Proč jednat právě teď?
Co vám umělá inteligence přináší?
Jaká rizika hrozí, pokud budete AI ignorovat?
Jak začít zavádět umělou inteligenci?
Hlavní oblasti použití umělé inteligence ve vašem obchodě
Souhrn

* [HOW TO COMPLETE THIS TASK]:
Could you render every line from the entries above as a numbered list, leaving out any blank lines?

* [ANSWER BOX]:
1. Proč jednat právě teď?
2. Co vám umělá inteligence přináší?
3. Jaká rizika hrozí, pokud budete AI ignorovat?
4. Jak začít zavádět umělou inteligenci?
5. Hlavní oblasti použití umělé inteligence ve vašem obchodě
6. Souhrn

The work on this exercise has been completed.